This invention relates to methods for assembly of optical components and more particularly to techniques for coupling optical waveguide components together with precision alignment.
Assembly of optical devices requires precise alignment of the optical paths, typically waveguides, to avoid signal or power loss. Optical fiber to fiber splices are relatively straightforward and couplers and splice techniques have been developed which provide high strength, low loss splices. Coupling of an optical fiber to a source or detector is typically more demanding. This a partly due to the uncertainty of the position of the optical axis in the source/detector package. The source is usually a laser diode with a lens or lens system to focus the output beam to an exit point in the laser package. The detector package is similar but with a photodetector in place of the laser. In this description, and for the purpose of this invention, these elements will be treated as interchangeable. The term s/d is intended to refer to either package. The problem of aligning the core of the optical fiber to the s/d module is essentially the same in both cases.
A positive aspect of this coupling problem is that the laser or photodetector allows a convenient means for active alignment. If the coupler is from a laser package to a fiber pigtail, the fiber pigtail can be attached temporarily to a photodetector. The laser is activated and the fiber pigtail moved to the position of optimum power output. If the coupler is between a fiber pigtail and a photodetector package, the fiber is temporarily attached to a light source and the fiber again moved to the position of maximum photodetector output.

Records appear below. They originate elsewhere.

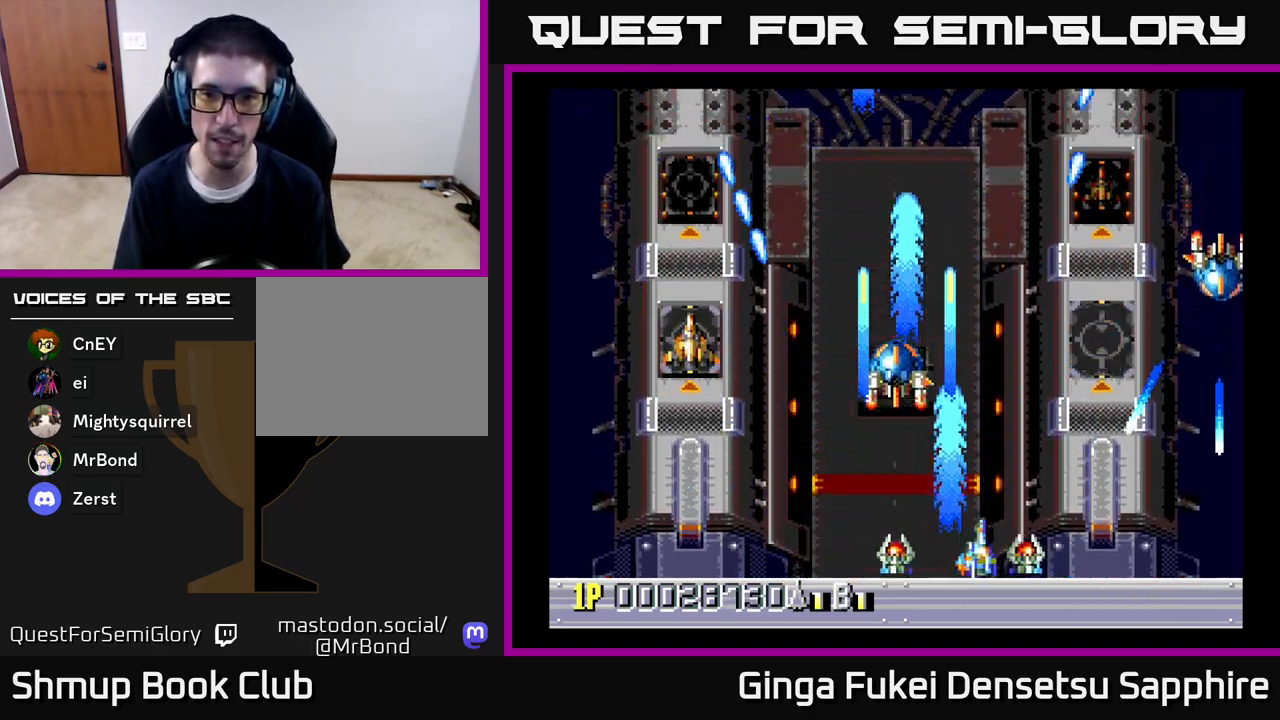
{"buttons": ["A", "DPAD_LEFT"], "left_stick": "center", "right_stick": "center", "events": [[17, "DPAD_DOWN", "down"], [17, "DPAD_RIGHT", "up"], [33, "DPAD_DOWN", "up"], [33, "DPAD_LEFT", "down"]]}
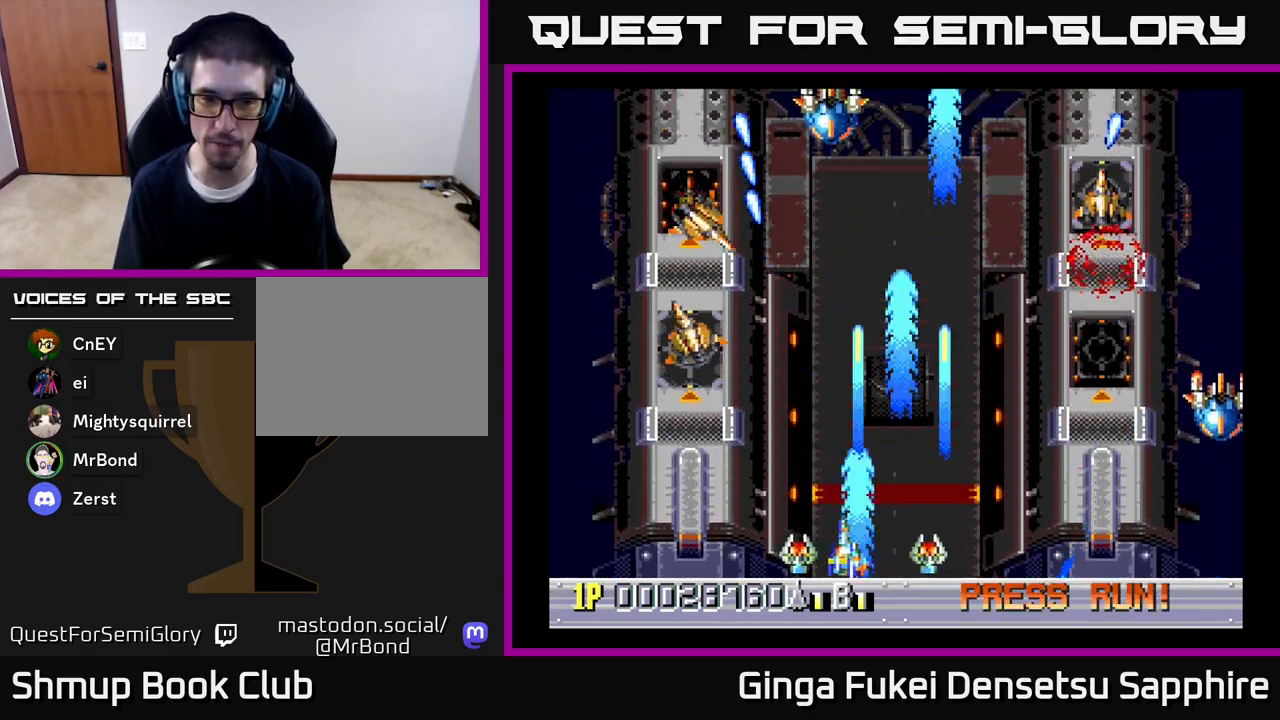
{"buttons": ["A", "DPAD_RIGHT"], "left_stick": "center", "right_stick": "center", "events": [[217, "DPAD_LEFT", "up"], [250, "DPAD_DOWN", "down"], [267, "DPAD_DOWN", "up"], [267, "DPAD_RIGHT", "down"]]}
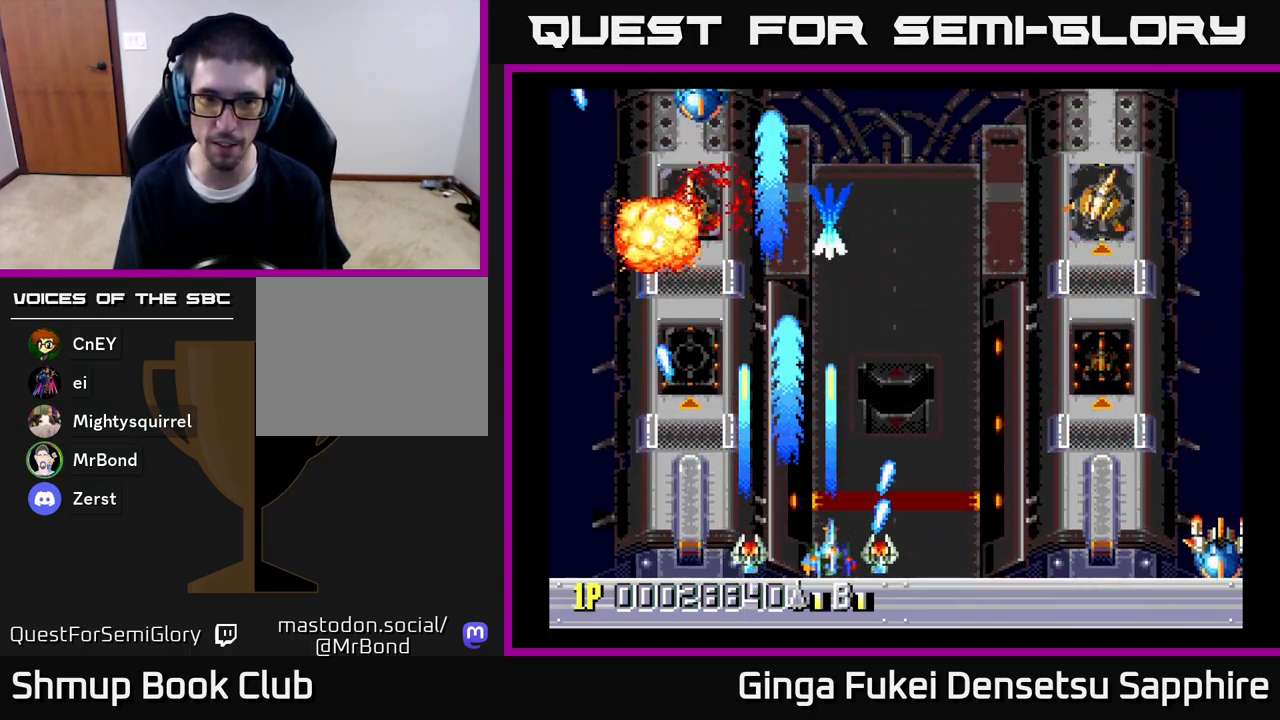
{"buttons": ["A", "DPAD_RIGHT"], "left_stick": "center", "right_stick": "center", "events": []}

Permanent coupling of the optical components is typically effected by welding the container of the s/d module to a metal sleeve at the end of the fiber pigtail. The end of the optical fiber is typically fitted with a glass or ceramic ferrule, and the ferrule is inserted into an intermediate metal sleeve and bonded to the sleeve using e.g. epoxy. The intermediate sleeve is in turn fitted with a z-sleeve into which the intermediate sleeve is inserted temporarily until later permanently attached in the final alignment stage. It is important that the attachment between the optical fiber pigtail and the s/d module be reliable and permanent. Welding is a suitable approach. It is preferred that the metal used for the ferrule sleeve be thermo-mechanically compatible with the metal used for the portion of the s/d container to which it is attached. Welding is preferably performed using laser welding equipment. Two or more laser spot welders are typically incorporated in the coupling apparatus and positioned to weld suitable points on the periphery of the ferrule assembly to the edges of an opening in the s/d container.
It is critical for optimum package performance for the optical path in the waveguide of the fiber pigtail, i.e. the fiber core, to be precisely aligned with the optical path in the s/d module. Adjustment of the relative position of the two optical paths may be in any of the X, Y, or Z planes. The X-Y adjustment is for aligning the core of the fiber with the optical axis in the laser or photodetector. The Z-axis adjustment is used for optimizing the focus for the s/d module optics. This three-axis alignment poses a technological challenge for optical package designers. Many alignment techniques have been proposed and used. The successful ones are relatively complex, and use expensive micromechanics, and sophisticated computers and software. Consequently, a state of the art welding tool for this alignment and attachment process is expensive. In addition to the capital cost of the equipment, the alignment itself is time consuming, and throughput becomes an important cost issue. Enhancing throughput thus far has been addressed by adding more alignment/welding machines to the operation. However, this requires extensive investment of capital for additional equipment. The time budget for the equipment is heavily loaded toward the alignment operation prior to the actual attachment step. Ways to accelerate this phase of the process could result in large savings in the overall cost of assembly.
I have developed a new approach to the throughput problem for active alignment tools. Heretofore it has been assumed that the alignment and attachment operations in an active alignment tool are inextricably joined by the nature of the process. However, contrary to that thinking, a portion of the alignment operation can be done independently of the actual attachment tool. Using this approach, a pre-alignment step is employed to greatly reduce the alignment time consumed by the welding tool. The pre-alignment step is performed with relatively simple auxiliary alignment apparatus (AAA). Thus parallel processing is employed, but the equipment required for the added parallel steps is relatively less expensive. The pre-alignment (AAA) provides X-Y data for the position of the optical axes in the s/d module and the optical fiber pigtail. This data is fed to the main alignment/welding apparatus (AWA) thus providing a xe2x80x9chead startxe2x80x9d for the AWA and reducing the overall processing time compared with the conventional serial step process. If desired, and with proper process sequencing, the AAA can perform the pre-alignment step for more than one main AWA.